Selective Color Imaging
Colors are selectively filtered to increase the contrast between red and other colors — this becomes more valuable with increasing resolution. Capillary orientation is very characteristic in tumors and papilloma:
- Normal capillaries tend to be small, similar in diameter, and parallel to the vibratory margin of the vocal cord.
- Scar capillaries tend to be perpendicular to the vocal cord vibratory margin, varying a bit more in diameter.
- Post-radiation capillaries appear frond-like, almost like patches of ferns, and are larger than normal. They form over months to two years after external beam radiation.
- Papilloma capillaries form smooth loops running perpendicular to the surface mucosa and may appear as dots when viewed directly from above.
- Dysplastic and carcinoma capillaries are oriented perpendicular to the surface mucosa, irregular, often multilobulated, with greatly enlarged feeding vessels surrounding them.

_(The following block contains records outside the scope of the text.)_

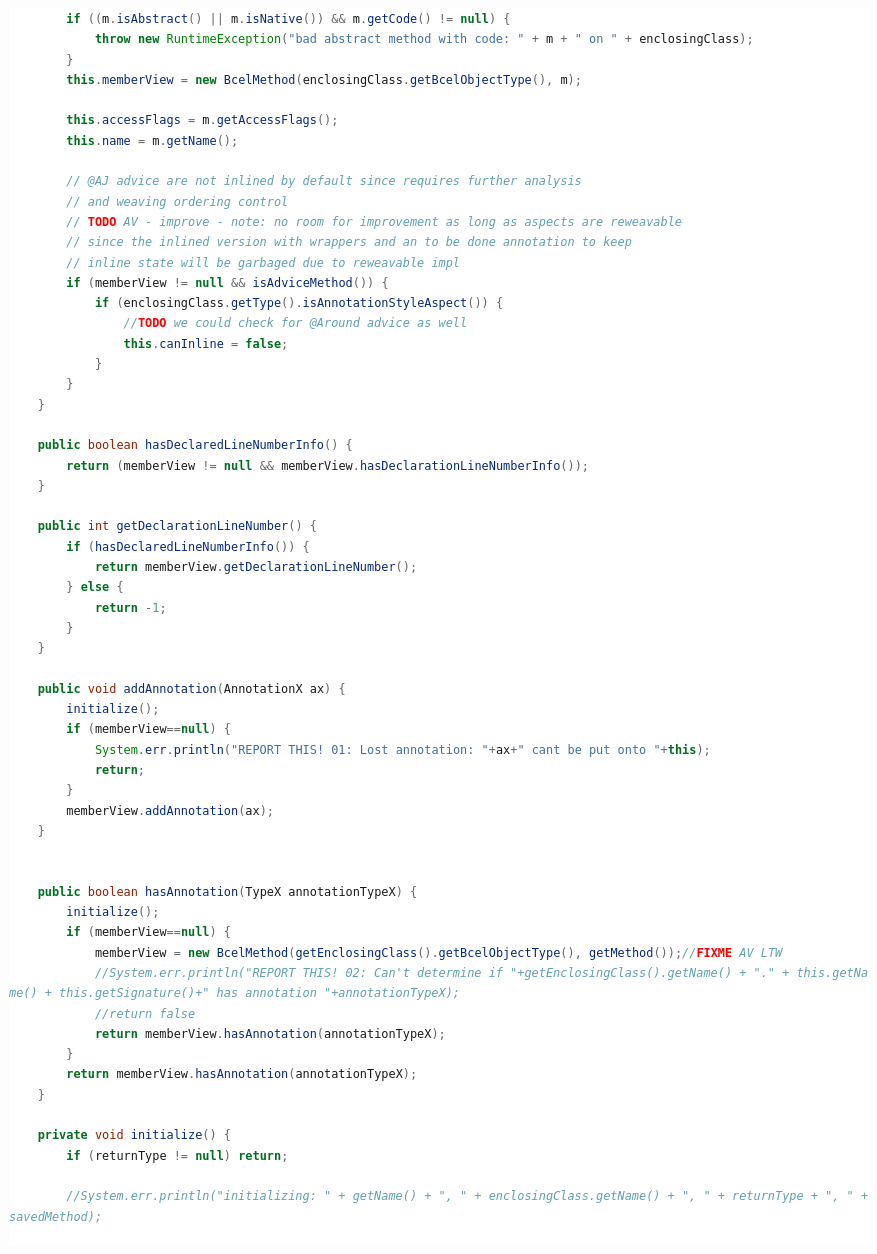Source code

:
 ```java
        if ((m.isAbstract() || m.isNative()) && m.getCode() != null) {
        	throw new RuntimeException("bad abstract method with code: " + m + " on " + enclosingClass);
        }
		this.memberView = new BcelMethod(enclosingClass.getBcelObjectType(), m);
        
		this.accessFlags = m.getAccessFlags();
		this.name = m.getName();

        // @AJ advice are not inlined by default since requires further analysis
        // and weaving ordering control
        // TODO AV - improve - note: no room for improvement as long as aspects are reweavable
        // since the inlined version with wrappers and an to be done annotation to keep
        // inline state will be garbaged due to reweavable impl
        if (memberView != null && isAdviceMethod()) {
            if (enclosingClass.getType().isAnnotationStyleAspect()) {
                //TODO we could check for @Around advice as well
                this.canInline = false;
            }
        }
    }
    
    public boolean hasDeclaredLineNumberInfo() {
    	return (memberView != null && memberView.hasDeclarationLineNumberInfo());
    }
    
    public int getDeclarationLineNumber() {
    	if (hasDeclaredLineNumberInfo()) {
    		return memberView.getDeclarationLineNumber();
    	} else {
    		return -1;
    	}
    }
    
    public void addAnnotation(AnnotationX ax) {
    	initialize();
		if (memberView==null) {
			System.err.println("REPORT THIS! 01: Lost annotation: "+ax+" cant be put onto "+this);
			return;
		}
		memberView.addAnnotation(ax);
    }
	

	public boolean hasAnnotation(TypeX annotationTypeX) {
		initialize();
		if (memberView==null) {
            memberView = new BcelMethod(getEnclosingClass().getBcelObjectType(), getMethod());//FIXME AV LTW
			//System.err.println("REPORT THIS! 02: Can't determine if "+getEnclosingClass().getName() + "." + this.getName() + this.getSignature()+" has annotation "+annotationTypeX);
			//return false
            return memberView.hasAnnotation(annotationTypeX);
		}
		return memberView.hasAnnotation(annotationTypeX);
	}
	
    private void initialize() {
    	if (returnType != null) return; 
    	
    	//System.err.println("initializing: " + getName() + ", " + enclosingClass.getName() + ", " + returnType + ", " + savedMethod);
    	
```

Companies have tended to trademark the software algorithms they use for selective color imaging. Olympus calls their software narrow band imaging (NBI). KayPentax calls theirs iScan.
What You Learned
- Technique matters more than equipment — a skilled examiner with modest equipment will outperform an unskilled examiner with a top-tier instrument.
- Closeness is the highest-impact upgrade — more magnification, more light, less electronic noise, all in one maneuver that costs nothing.
- Electronic gain creates red artifacts — a generally red-appearing larynx is often an artifact of the camera’s auto-gain compensating for the endoscope being too far away.
- Palate evaluation begins the neurologic exam — CN X branch injury at the top level raises the probability of injury in the lower branches supplying the larynx.
- Selective color imaging maps capillary architecture — distinguishing normal, scar, post-radiation, papilloma, and malignant vessel patterns can achieve an “optical biopsy” in the office.